Science indicates that breastfeeding is healthy for babies (and their moms). From breast cancer risk reduction for mom to a thriving infant, breastfeeding is a great way to promote health. But as it turns out, there may be additional benefits when a nursing mother does one additional thing: exercise! Here's why.
When mothers exercise during pregnancy, they help boost their own health and their newborns’ health. It’s important to follow a doctor’s advice above all other ideas, but exercise generally has a valuable and protective effect for pregnant moms. But now, a recent study indicates that women who exercise during their pregnancy may be improving the quality of the breast milk they’ll produce after delivery.
The study, conducted by Ohio State University using mice, examined the differences in breast milk between mice who exercised and those that did not. It found that there were benefits seen in their breast milk when mice had access to exercise wheels and were more active during their pregnancies. Not only did the more active mice stay healthier, but they were also able to provide better health for their babies, as well.
The instances of diabetes, heart disease, and obesity were all lower in baby mice whose mothers exercised during pregnancy. Talk about passing on the good stuff! That idea could well translate to human babies. In other words, we could give babies a better chance at good health by encouraging their mothers to be active while pregnant. Since obesity, heart disease, and diabetes are among the leading causes of death, it’s valuable to find ways to combat them and better breast milk may start that process earlier than we ever thought possible.

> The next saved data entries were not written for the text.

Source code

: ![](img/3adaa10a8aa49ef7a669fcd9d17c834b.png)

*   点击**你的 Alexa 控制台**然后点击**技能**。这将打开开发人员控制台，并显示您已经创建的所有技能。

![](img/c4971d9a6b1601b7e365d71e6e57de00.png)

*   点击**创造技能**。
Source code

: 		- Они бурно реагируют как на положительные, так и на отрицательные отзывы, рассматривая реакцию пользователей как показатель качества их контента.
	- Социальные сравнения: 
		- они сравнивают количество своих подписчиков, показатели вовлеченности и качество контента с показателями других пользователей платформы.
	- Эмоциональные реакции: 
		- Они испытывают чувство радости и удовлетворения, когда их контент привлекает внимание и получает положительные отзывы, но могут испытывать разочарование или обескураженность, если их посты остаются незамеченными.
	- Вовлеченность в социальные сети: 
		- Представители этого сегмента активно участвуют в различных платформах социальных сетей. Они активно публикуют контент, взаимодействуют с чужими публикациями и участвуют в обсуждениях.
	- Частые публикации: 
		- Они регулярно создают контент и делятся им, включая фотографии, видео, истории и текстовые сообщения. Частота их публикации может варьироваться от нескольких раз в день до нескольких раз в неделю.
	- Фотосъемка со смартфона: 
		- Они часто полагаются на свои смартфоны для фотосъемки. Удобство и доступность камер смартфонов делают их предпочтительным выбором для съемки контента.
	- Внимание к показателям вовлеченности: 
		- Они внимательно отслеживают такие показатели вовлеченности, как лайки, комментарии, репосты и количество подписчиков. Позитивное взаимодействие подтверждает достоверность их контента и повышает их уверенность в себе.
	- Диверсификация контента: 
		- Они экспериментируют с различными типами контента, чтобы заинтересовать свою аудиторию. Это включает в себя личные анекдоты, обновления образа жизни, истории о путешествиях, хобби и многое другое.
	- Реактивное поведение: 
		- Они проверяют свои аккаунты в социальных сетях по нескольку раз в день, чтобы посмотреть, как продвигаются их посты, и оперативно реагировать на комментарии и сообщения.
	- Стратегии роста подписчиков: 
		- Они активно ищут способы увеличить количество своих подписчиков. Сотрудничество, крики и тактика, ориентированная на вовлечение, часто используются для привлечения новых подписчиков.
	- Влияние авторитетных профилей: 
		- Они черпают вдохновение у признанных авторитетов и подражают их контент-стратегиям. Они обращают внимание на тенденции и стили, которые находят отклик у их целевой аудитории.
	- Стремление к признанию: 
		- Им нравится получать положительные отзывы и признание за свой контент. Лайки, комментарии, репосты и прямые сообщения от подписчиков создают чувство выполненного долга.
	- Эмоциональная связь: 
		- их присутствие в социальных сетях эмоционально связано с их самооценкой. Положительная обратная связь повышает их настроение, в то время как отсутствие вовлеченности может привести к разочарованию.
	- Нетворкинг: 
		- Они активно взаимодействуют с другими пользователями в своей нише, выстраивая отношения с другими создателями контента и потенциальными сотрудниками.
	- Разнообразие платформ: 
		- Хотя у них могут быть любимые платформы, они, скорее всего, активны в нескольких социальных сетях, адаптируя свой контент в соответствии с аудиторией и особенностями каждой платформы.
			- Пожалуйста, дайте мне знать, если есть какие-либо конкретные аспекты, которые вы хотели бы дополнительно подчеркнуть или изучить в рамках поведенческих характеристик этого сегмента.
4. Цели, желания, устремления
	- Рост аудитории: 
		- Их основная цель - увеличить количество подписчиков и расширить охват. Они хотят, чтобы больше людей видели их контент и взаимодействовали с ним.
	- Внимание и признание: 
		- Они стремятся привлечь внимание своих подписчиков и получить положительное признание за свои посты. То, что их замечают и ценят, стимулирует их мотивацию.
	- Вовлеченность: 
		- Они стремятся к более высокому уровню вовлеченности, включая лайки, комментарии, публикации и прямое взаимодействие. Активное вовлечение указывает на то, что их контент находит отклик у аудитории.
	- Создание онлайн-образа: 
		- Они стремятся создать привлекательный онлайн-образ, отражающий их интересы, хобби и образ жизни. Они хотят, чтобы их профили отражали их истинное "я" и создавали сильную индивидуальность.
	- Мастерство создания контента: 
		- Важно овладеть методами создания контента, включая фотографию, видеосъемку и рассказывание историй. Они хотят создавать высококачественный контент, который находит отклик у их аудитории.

Additionally, having stronger protection against metabolic conditions is one way people might be able to live healthier, better lives. Breastfeeding may help by starting the baby off with the best possible opportunities to live a healthier life — ad if that's turbo-charged breast milk from a healthy pregnancy that included regular exercise? Wow! While that’s not a guarantee against health problems in the future, this knowledge may decrease the likelihood of future generations struggling with some of the most common health issues facing human beings today.
So how does this work? A compound in breast milk called 3SL has been found in higher concentrations in their milk when mothers exercise. This compound results in lower body weight and a decreased risk of metabolic syndrome issues in babies, with that protection appearing to carry forward into adulthood, as well. In short, breastfed babies may be healthier babies, but they’re also likely to be healthier adults, all other things being equal.
Some women simply aren’t able to breastfeed for a multitude of reasons — or they may choose not to. And that's ok, too! But because of that, scientists are looking into isolating the 3SL compound to be added into formulas. That way, even babies who don’t breastfeed may get the same or similar health benefits as those who do. No matter what, it's all about trying to give the next generation the best health possible.